Europe is particularly interesting as a writing environment because the contrast between places is so compressed. A four-hour train ride takes you from the ordered quiet of Zurich to the noise and warmth of Milan. Three hours more and you’re in Florence, where every street feels like it’s been arranged for a painting.

Each environment pulls a different register out of a writer:

City What it does to your writing
Zurich Invites precision, short sentences
Milan Rewards speed and sharp observation
Florence Slows everything down, longer sentences
Naples Pushes you toward chaos and color
Lisbon Melancholy, specific details, fading light
Budapest Layers – history underneath everything

Paying attention to how your writing changes across places teaches you that voice isn’t fixed. It’s responsive. That’s a harder lesson to learn at a desk.

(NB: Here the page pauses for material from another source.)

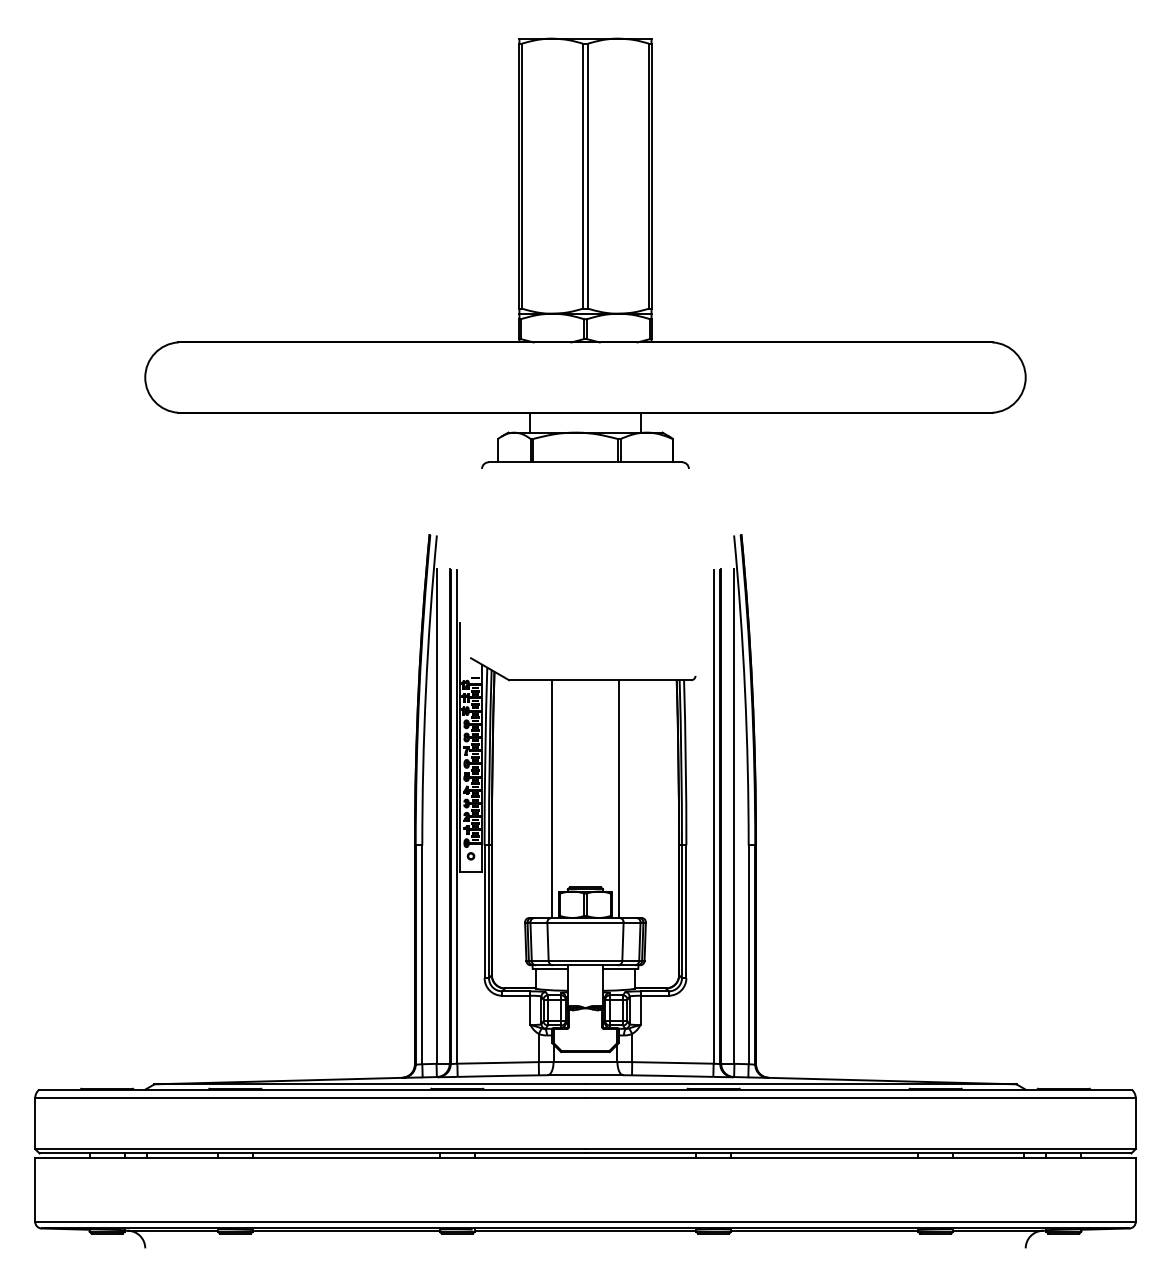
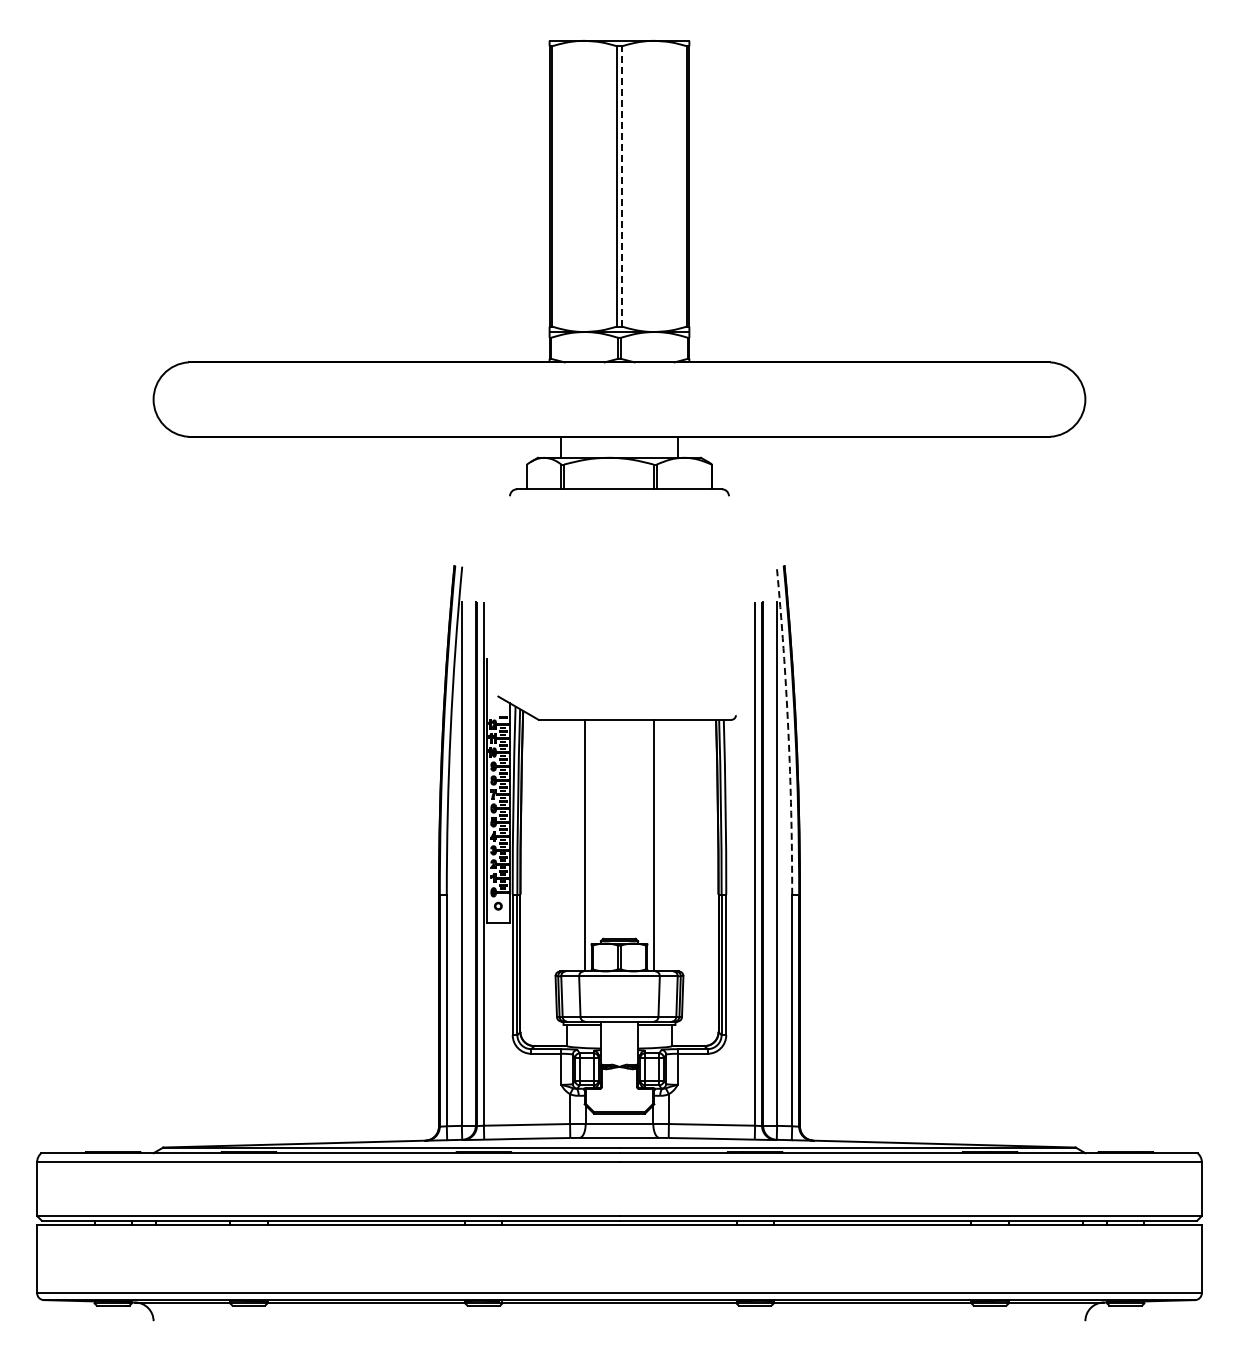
line: (588, 175) -> (622, 185), solid -> dashed
arc: (745, 690) -> (788, 730), solid -> dashed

Tips for writing while traveling

Write before you leave

The best travel notes get written in the moment or within an hour of leaving. Memory compresses fast. The specific detail that made something feel real – the way a waiter in Naples moved through a crowded restaurant, the graffiti visible from the window of a Paris Metro car – fades faster than you’d expect.

Phone notes, voice memos, a paper notebook: The medium matters less than the immediacy. Write it down before you move on.

Go small and specific

The writers whose travel pieces hold up are the ones who resist describing everything. One meal in Bologna. One afternoon in a Budapest ruin bar. One conversation on an overnight ferry from Ancona to Split.

Things worth capturing that most people skip:

  • What the food actually tasted like, not just what it was.
  • The social atmosphere: how people talk to each other, how loud it is.
  • What surprised you versus what you expected.
  • Transitions: the train station, the moment of arrival, the first wrong turn
  • What you got wrong about a place before you arrived

Let the writing be rough

The instinct to write well from the start kills most travel journals. Notes on the road are raw material, not finished prose. The editing happens later, back at a desk, when you can see what actually mattered and what was noise.

One practical approach: Write fast, mark the details that feel true and leave the rest. You’re not writing a piece yet. You’re taking inventory.

Read about where you’re going

Writers who travel with some literary context produce more layered work. Reading Dante before Florence changes what you notice. Reading Patrick Leigh Fermor before walking through Central Europe puts you in conversation with someone who walked the same roads 90 years earlier.

A few books worth packing depending on where you’re headed:

  • ItalyItalian Hours by Henry James, Midnight in Sicily by Peter Robb
  • FranceA Moveable Feast by Hemingway, The Flaneur by Edmund White
  • Central EuropeA Time of Gifts by Patrick Leigh Fermor
  • PortugalThe Book of Disquiet by Fernando Pessoa
  • GreeceMani by Patrick Leigh Fermor

The intertextual layer isn’t showing off. It genuinely deepens what you see and therefore what you can write.

What travel writing teaches you

The habits that make good travel writing: close observation, specific detail, honest reflection, structural clarity – are the same ones that make any writing better. People who keep a travel journal through a long trip often come back writing differently. Not always more beautifully, but more specifically. Less reliant on abstraction. More willing to stay inside a scene.

That shift carries over into essays, creative work and professional writing. Travel was the occasion. The writing was the practice. And the practice, accumulated over weeks and thousands of kilometres, tends to stick.